Les poètes savants leur prêchent la vengeance
Et ne sachant leur mal et les voyant brisés
Les disent impuissants et sans intelligence.

Les poètes bons pour l’aumône ou la vengeance,
Ne connaissant le mal de ces dieux effacés
Les disent ennuyeux et sans intelligence.

XIX

« Ils peuvent sans quêter quelques soupirs gueusés,
Comme un buffle se cabre aspirant la tempête,
Savourer à présent leurs maux éternisés.

« Ils peuvent fuir ayant de chaque exploit assez,
« Comme un vierge cheval écume de tempête
« Plutôt que de partir en galops cuirassés.

XX

« Nous soûlerons d’encens les Forts qui tiennent tête
Aux fauves séraphins du mal ! Ces baladins
N’ont pas mis d’habit rouge et veulent qu’on s’arrête ! »

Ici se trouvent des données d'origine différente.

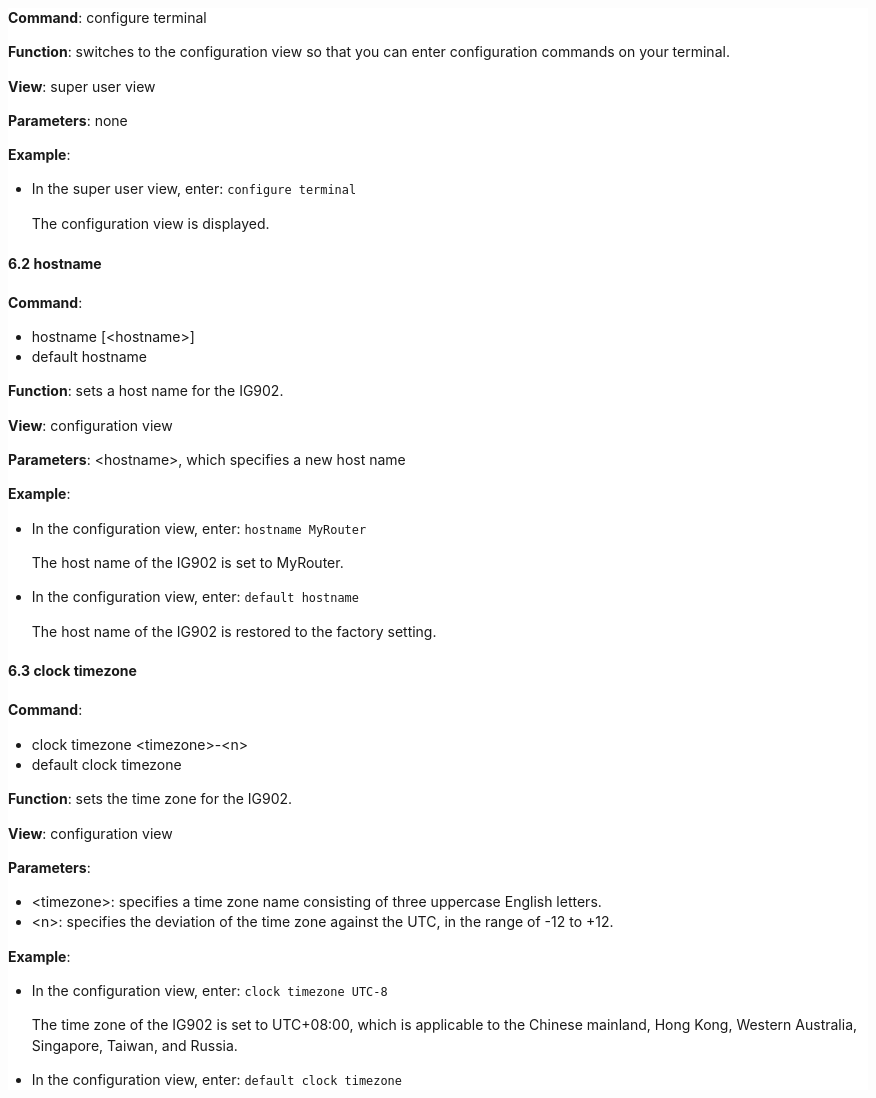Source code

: **Command**: configure terminal  

**Function**: switches to the configuration view so that you can enter 
configuration commands on your terminal.   

**View**: super user view  

**Parameters**: none  

**Example**:

- In the super user view, enter: `configure terminal`  
  
  The configuration view is displayed.

<a id="hostname"> </a>

#### 6.2 hostname

**Command**:

- hostname [\<hostname>]
- default hostname

**Function**: sets a host name for the IG902.   

**View**: configuration view  

**Parameters**: \<hostname>, which specifies a new host name  

**Example**:

- In the configuration view, enter: `hostname MyRouter`  
  
  The host name of the IG902 is set to MyRouter.
- In the configuration view, enter: `default hostname`  
  
  The host name of the IG902 is restored to the factory setting.

<a id="clock-timezone"> </a>

#### 6.3 clock timezone

**Command**:

- clock timezone \<timezone>-\<n>
- default clock timezone  

**Function**: sets the time zone for the IG902.   

**View**: configuration view  

**Parameters**:
- \<timezone>: specifies a time zone name consisting of three uppercase English letters.
- \<n>: specifies the deviation of the time zone against the UTC, in the range of -12 to +12.  

**Example**:
- In the configuration view, enter: `clock timezone UTC-8`  
  
  The time zone of the IG902 is set to UTC+08:00, which is applicable to the Chinese mainland, Hong Kong, Western Australia, Singapore, Taiwan, and Russia.
- In the configuration view, enter: `default clock timezone`  
  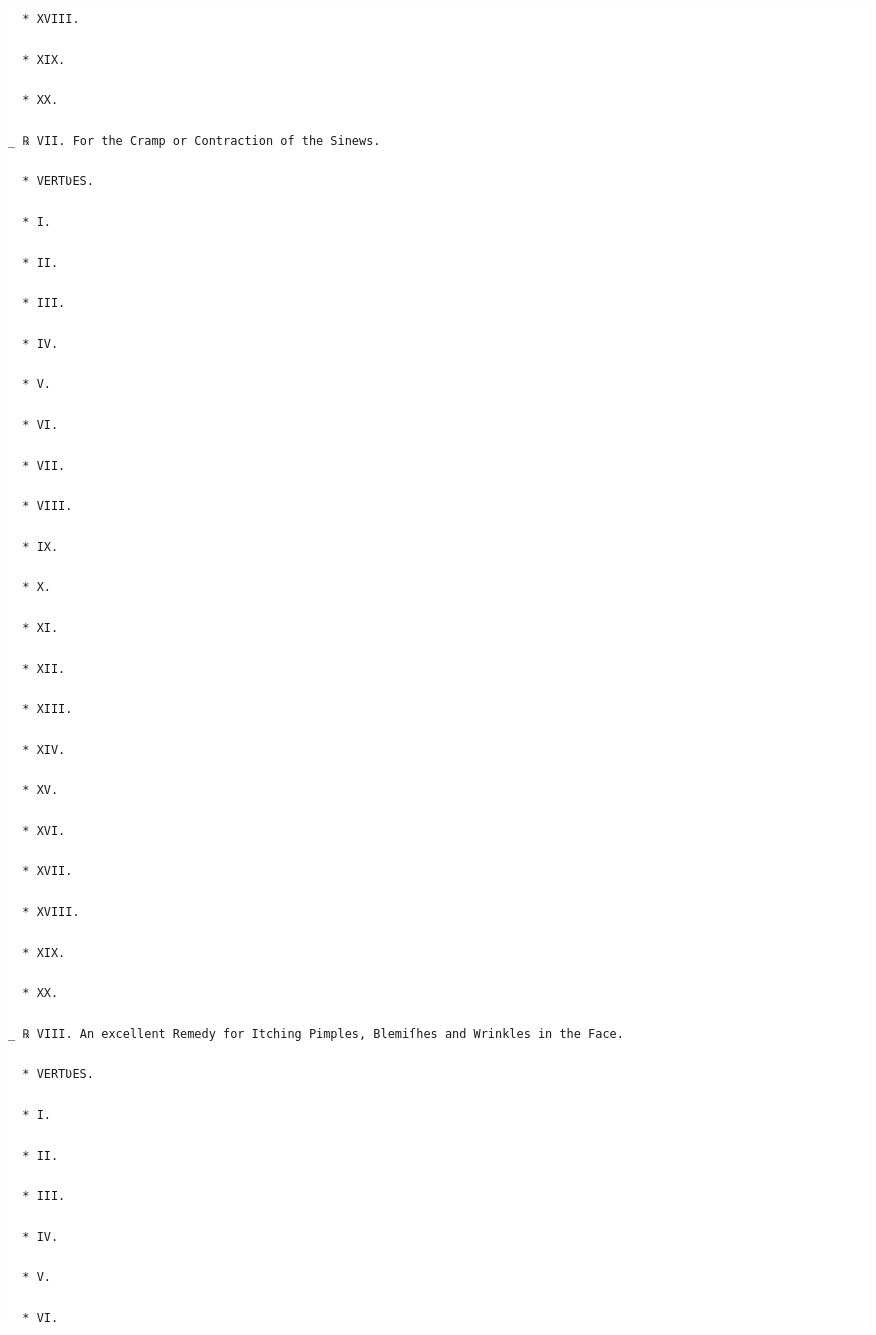       * XVIII.

      * XIX.

      * XX.

    _ ℞ VII. For the Cramp or Contraction of the Sinews.

      * VERTƲES.

      * I.

      * II.

      * III.

      * IV.

      * V.

      * VI.

      * VII.

      * VIII.

      * IX.

      * X.

      * XI.

      * XII.

      * XIII.

      * XIV.

      * XV.

      * XVI.

      * XVII.

      * XVIII.

      * XIX.

      * XX.

    _ ℞ VIII. An excellent Remedy for Itching Pimples, Blemiſhes and Wrinkles in the Face.

      * VERTƲES.

      * I.

      * II.

      * III.

      * IV.

      * V.

      * VI.
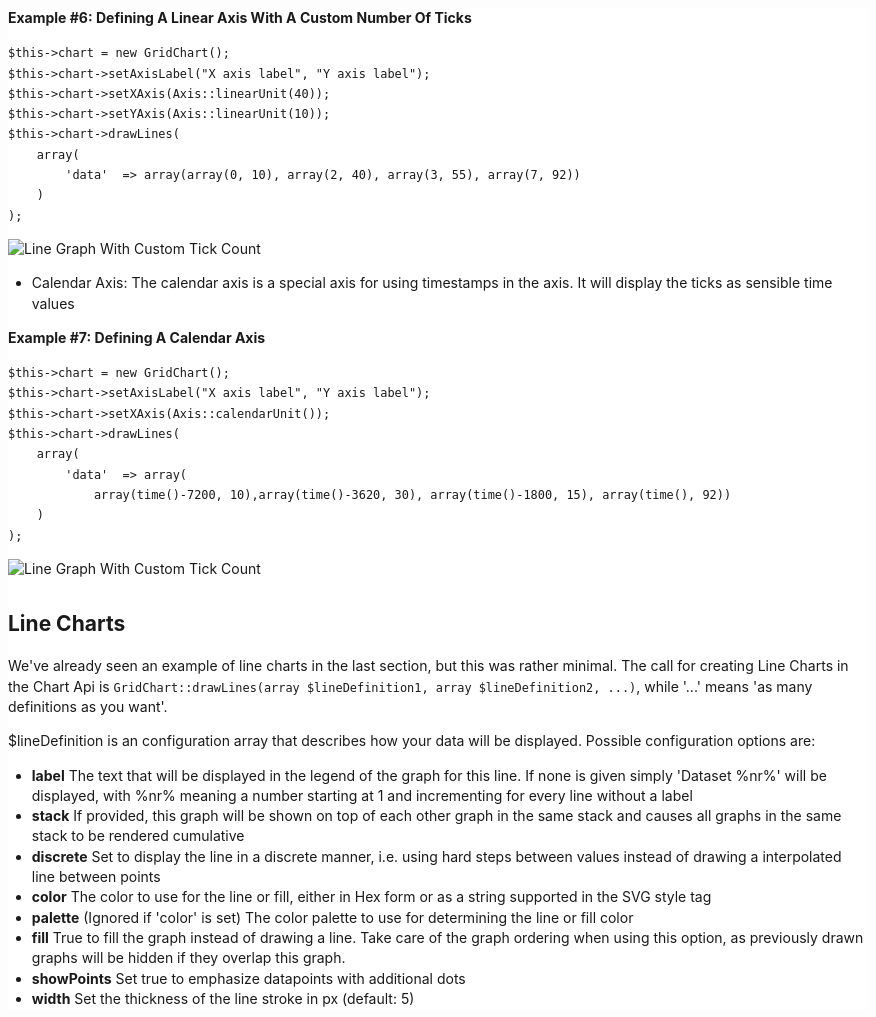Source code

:**Example #6: Defining A Linear Axis With A Custom Number Of Ticks**

    $this->chart = new GridChart();
    $this->chart->setAxisLabel("X axis label", "Y axis label");
    $this->chart->setXAxis(Axis::linearUnit(40));
    $this->chart->setYAxis(Axis::linearUnit(10));
    $this->chart->drawLines(
        array(
            'data'  => array(array(0, 10), array(2, 40), array(3, 55), array(7, 92))
        )
    );

![Line Graph With Custom Tick Count][graph4]


* Calendar Axis: The calendar axis is a special axis for using timestamps in the axis. It will display the ticks as
sensible time values

**Example #7: Defining A Calendar Axis**

    $this->chart = new GridChart();
    $this->chart->setAxisLabel("X axis label", "Y axis label");
    $this->chart->setXAxis(Axis::calendarUnit());
    $this->chart->drawLines(
        array(
            'data'  => array(
                array(time()-7200, 10),array(time()-3620, 30), array(time()-1800, 15), array(time(), 92))
        )
    );

![Line Graph With Custom Tick Count][graph5]

## Line Charts

We've already seen an example of line charts in the last section, but this was rather minimal. The call for creating
Line Charts in the Chart Api is `GridChart::drawLines(array $lineDefinition1, array $lineDefinition2, ...)`, while '...'
means 'as many definitions as you want'.

$lineDefinition is an configuration array that describes how your data will be displayed. Possible configuration options
are:

* **label**         The text that will be displayed in the legend of the graph for this line. If none is given simply
                    'Dataset %nr%' will be displayed, with %nr% meaning a number starting at 1 and incrementing for every
                    line without a label
* **stack**         If provided, this graph will be shown on top of each other graph in the same stack and causes all
                    graphs in the same stack to be rendered cumulative
* **discrete**      Set to display the line in a discrete manner, i.e. using hard steps between values instead of drawing
                    a interpolated line between points
* **color**         The color to use for the line or fill, either in Hex form or as a string supported in the SVG style tag
* **palette**       (Ignored if 'color' is set) The color palette to use for determining the line or fill color
* **fill**          True to fill the graph instead of drawing a line. Take care of the graph ordering when using this
                    option, as previously drawn graphs will be hidden if they overlap this graph.
* **showPoints**    Set true to emphasize datapoints with additional dots
* **width**         Set the thickness of the line stroke in px (default: 5)

[graph1]: res/GraphExample#1.png
[graph2]: res/GraphExample#2.png
[graph3]: res/GraphExample#3.png
[graph4]: res/GraphExample#4.png
[graph5]: res/GraphExample#5.png
[graph6]: res/GraphExample#6.png
[graph7]: res/GraphExample#7.png
[graph7.1]: res/GraphExample#7.1.png
[graph8]: res/GraphExample#8.png
[graph9]: res/GraphExample#9.png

« Nous soûlerons d’encens le vainqueur dans la fête !
« Mais eux, pourquoi n’endosser pas, ces baladins,
« D’écarlate haillon hurlant que l’on s’arrête ! »

XXI

Quand chacun a sur eux craché tous ses dédains,
Nus, ensoiffés de grand et priant le tonnerre,
Ces Hamlet abreuvés de malaises badins

Vont ridiculement se pendre au réverbère.

Quand en face tous leur ont craché les dédains,
Nuls et la barbe à mots bas priant le tonnerre,
Ces héros excédés de malaises badins

Vont ridiculement se pendre au réverbère.